Thanks to those opinions, plaintiffs’ lawyers are much better situated in settlement negotiations than they would have been without expedited discovery and injunction hearings. For the purposes of eventually requesting fees, it’s also a lot easier to quantify the benefit you’ve earned for shareholders through money damages than through an injunction, especially in a single-bidder scenario.

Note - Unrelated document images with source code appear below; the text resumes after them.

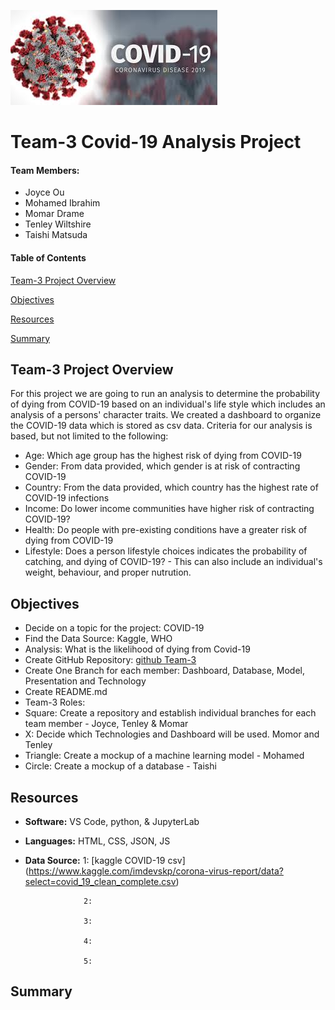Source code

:![header_pic](/covid.png)

# Team-3 Covid-19 Analysis Project

#### Team Members:
* Joyce Ou
* Mohamed Ibrahim
* Momar Drame
* Tenley Wiltshire
* Taishi Matsuda

#### Table of Contents  

[Team-3 Project Overview](#project-overview)

[Objectives](#objectives) 

[Resources](#resources)  
 
[Summary](#summary)  

## Team-3 Project Overview  
For this project we are going to run an analysis to determine the probability of dying from COVID-19 based on an individual's life style which includes an analysis of a persons' character traits. We created a dashboard to organize the COVID-19 data which is stored as csv data. Criteria for our analysis is based, but not limited to the following:
 - Age: Which age group has the highest risk of dying from COVID-19
- Gender: From data provided, which gender is at risk of contracting COVID-19
- Country: From the data provided, which country has the highest rate of COVID-19 infections
- Income: Do lower income communities have higher risk of contracting COVID-19?
- Health: Do people with pre-existing conditions have a greater risk of dying from COVID-19
- Lifestyle: Does a person lifestyle choices indicates the probability of catching, and dying of COVID-19?
             - This can also include an individual's weight, behaviour, and proper nutrution.

 ## Objectives 
- Decide on a topic for the project: COVID-19
- Find the Data Source: Kaggle, WHO
- Analysis: What is the likelihood of dying from Covid-19
- Create GitHub Repository: [github Team-3](https://github.com/tenley8/Team-3)
- Create One Branch for each member: Dashboard, Database, Model, Presentation and Technology
- Create README.md
- Team-3 Roles: 
- Square: Create a repository and establish individual branches for each team member - Joyce, Tenley & Momar
- X: Decide which Technologies and Dashboard will be used. Momor and Tenley
- Triangle: Create a mockup of a machine learning model - Mohamed
- Circle: Create a mockup of a database - Taishi
         
## Resources
- **Software:** VS Code, python, & JupyterLab  
- **Languages:** HTML, CSS, JSON, JS 
- **Data Source:** 1: [kaggle COVID-19 csv] (https://www.kaggle.com/imdevskp/corona-virus-report/data?select=covid_19_clean_complete.csv)
                   
                   2:
                   
                   3:
                   
                   4:
                   
                   5:
                   
## Summary                   
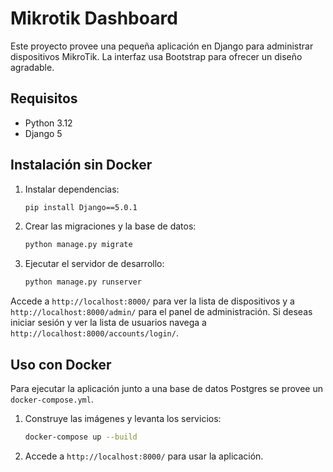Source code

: # Mikrotik Dashboard

Este proyecto provee una pequeña aplicación en Django para administrar dispositivos MikroTik.
La interfaz usa Bootstrap para ofrecer un diseño agradable.

## Requisitos
- Python 3.12
- Django 5

## Instalación sin Docker
1. Instalar dependencias:
   ```bash
   pip install Django==5.0.1
   ```
2. Crear las migraciones y la base de datos:
   ```bash
   python manage.py migrate
   ```
3. Ejecutar el servidor de desarrollo:
   ```bash
   python manage.py runserver
   ```

Accede a `http://localhost:8000/` para ver la lista de dispositivos y a `http://localhost:8000/admin/` para el panel de administración.
Si deseas iniciar sesión y ver la lista de usuarios navega a `http://localhost:8000/accounts/login/`.

## Uso con Docker

Para ejecutar la aplicación junto a una base de datos Postgres se provee un `docker-compose.yml`.

1. Construye las imágenes y levanta los servicios:
   ```bash
   docker-compose up --build
   ```
2. Accede a `http://localhost:8000/` para usar la aplicación.


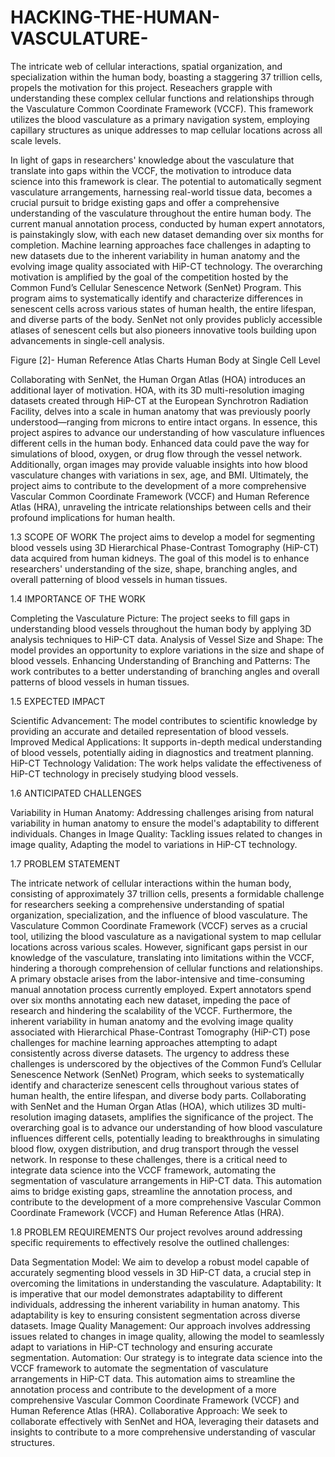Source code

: # HACKING-THE-HUMAN-VASCULATURE-
The intricate web of cellular interactions, spatial organization, and specialization within the human body, boasting a staggering 37 trillion cells, propels the motivation for this project. Reseachers grapple with understanding these complex cellular functions and relationships through the Vasculature Common Coordinate Framework (VCCF). This framework utilizes the blood vasculature as a primary navigation system, employing capillary structures as unique addresses to map cellular locations across all scale levels.
 
 
In light of gaps in researchers' knowledge about the vasculature that translate into gaps within the VCCF, the motivation to introduce data science into this framework is clear. The potential to automatically segment vasculature arrangements, harnessing real-world tissue data, becomes a crucial pursuit to bridge existing gaps and offer a comprehensive understanding of the vasculature throughout the entire human body.
The current manual annotation process, conducted by human expert annotators, is painstakingly slow, with each new dataset demanding over six months for completion. Machine learning approaches face challenges in adapting to new datasets due to the inherent variability in human anatomy and the evolving image quality associated with HiP-CT technology.
The overarching motivation is amplified by the goal of the competition hosted by the Common Fund’s Cellular Senescence Network (SenNet) Program. This program aims to systematically identify and characterize differences in senescent cells across various states of human health, the entire lifespan, and diverse parts of the body. SenNet not only provides publicly accessible atlases of senescent cells but also pioneers innovative tools building upon advancements in single-cell analysis.
 
Figure [2]- Human Reference Atlas Charts Human Body at Single Cell Level

Collaborating with SenNet, the Human Organ Atlas (HOA) introduces an additional layer of motivation. HOA, with its 3D multi-resolution imaging datasets created through HiP-CT at the European Synchrotron Radiation Facility, delves into a scale in human anatomy that was previously poorly understood—ranging from microns to entire intact organs.
In essence, this project aspires to advance our understanding of how vasculature influences different cells in the human body. Enhanced data could pave the way for simulations of blood, oxygen, or drug flow through the vessel network. Additionally, organ images may provide valuable insights into how blood vasculature changes with variations in sex, age, and BMI. Ultimately, the project aims to contribute to the development of a more comprehensive Vascular Common Coordinate Framework (VCCF) and Human Reference Atlas (HRA), unraveling the intricate relationships between cells and their profound implications for human health.







1.3	SCOPE OF WORK
The project aims to develop a model for segmenting blood vessels using 3D Hierarchical Phase-Contrast Tomography (HiP-CT) data acquired from human kidneys. The goal of this model is to enhance researchers' understanding of the size, shape, branching angles, and overall patterning of blood vessels in human tissues.


1.4	IMPORTANCE OF THE WORK

Completing the Vasculature Picture: The project seeks to fill gaps in understanding 
blood vessels throughout the human body by applying 3D analysis techniques to HiP-CT
data. Analysis of Vessel Size and Shape: The model provides an opportunity to explore variations
in the size and shape of blood vessels.
Enhancing Understanding of Branching and Patterns: The work contributes to a better understanding
of branching angles and overall patterns of blood vessels in human tissues.

1.5	EXPECTED IMPACT

Scientific Advancement: The model contributes to scientific knowledge by providing an accurate
and detailed representation of blood vessels. Improved Medical Applications: It supports in-depth medical understanding of blood vessels, potentially aiding in diagnostics and treatment planning.
HiP-CT Technology Validation: The work helps validate the effectiveness of HiP-CT technology in precisely studying blood vessels.

1.6	ANTICIPATED CHALLENGES

Variability in Human Anatomy: Addressing challenges arising from natural variability
in human anatomy to ensure the model's adaptability to different individuals.
Changes in Image Quality: Tackling issues related to changes in image quality, 
Adapting the model to variations in HiP-CT technology.

1.7	PROBLEM STATEMENT

The intricate network of cellular interactions within the human body, consisting of approximately 37 trillion cells, presents a formidable challenge for researchers seeking a comprehensive understanding of spatial organization, specialization, and the influence of blood vasculature. The Vasculature Common Coordinate Framework (VCCF) serves as a crucial tool, utilizing the blood vasculature as a navigational system to map cellular locations across various scales. However, significant gaps persist in our knowledge of the vasculature, translating into limitations within the VCCF, hindering a thorough comprehension of cellular functions and relationships.
A primary obstacle arises from the labor-intensive and time-consuming manual annotation process currently employed. Expert annotators spend over six months annotating each new dataset, impeding the pace of research and hindering the scalability of the VCCF. Furthermore, the inherent variability in human anatomy and the evolving image quality associated with Hierarchical Phase-Contrast Tomography (HiP-CT) pose challenges for machine learning approaches attempting to adapt consistently across diverse datasets.
The urgency to address these challenges is underscored by the objectives of the Common Fund’s Cellular Senescence Network (SenNet) Program, which seeks to systematically identify and characterize senescent cells throughout various states of human health, the entire lifespan, and diverse body parts. Collaborating with SenNet and the Human Organ Atlas (HOA), which utilizes 3D multi-resolution imaging datasets, amplifies the significance of the project. The overarching goal is to advance our understanding of how blood vasculature influences different cells, potentially leading to breakthroughs in simulating blood flow, oxygen distribution, and drug transport through the vessel network.
In response to these challenges, there is a critical need to integrate data science into the VCCF framework, automating the segmentation of vasculature arrangements in HiP-CT data. This automation aims to bridge existing gaps, streamline the annotation process, and contribute to the development of a more comprehensive Vascular Common Coordinate Framework (VCCF) and Human Reference Atlas (HRA). 




1.8	PROBLEM REQUIREMENTS
Our project revolves around addressing specific requirements to effectively resolve the outlined challenges:

Data Segmentation Model: We aim to develop a robust model capable of accurately segmenting blood vessels in 3D HiP-CT data, a crucial step in overcoming the limitations in understanding the vasculature.
Adaptability: It is imperative that our model demonstrates adaptability to different individuals, addressing the inherent variability in human anatomy. This adaptability is key to ensuring consistent segmentation across diverse datasets.
Image Quality Management: Our approach involves addressing issues related to changes in image quality, allowing the model to seamlessly adapt to variations in HiP-CT technology and ensuring accurate segmentation.
Automation: Our strategy is to integrate data science into the VCCF framework to automate the segmentation of vasculature arrangements in HiP-CT data. This automation aims to streamline the annotation process and contribute to the development of a more comprehensive Vascular Common Coordinate Framework (VCCF) and Human Reference Atlas (HRA).
Collaborative Approach: We seek to collaborate effectively with SenNet and HOA, leveraging their datasets and insights to contribute to a more comprehensive understanding of vascular structures.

Chancery Court, meanwhile, keeps plaintiffs’ lawyers coming back for more when it issues rulings like those in El Paso and Delphi, even as the rulings pay service to Delaware’s business judgment rule. As Strine wrote, “the traditional tools of equity may not provide the kind of fine instrument that enables optimal protection of stockholders in this context.” But “singling out the sinners for opprobrium,” as UCLA Law professor Stephen Bainbridge put it in a column on the El Paso ruling, can serve as a blunt instrument to bludgeon defendants into settling.

I asked in my post on the El Paso ruling if that’s really the system we want, in which the law offers no penalty but after-the-fact money damages for deal participants who break the rules and manipulate the process. I’m not crying for shareholder lawyers, but the Delphi ruling only deepens that concern.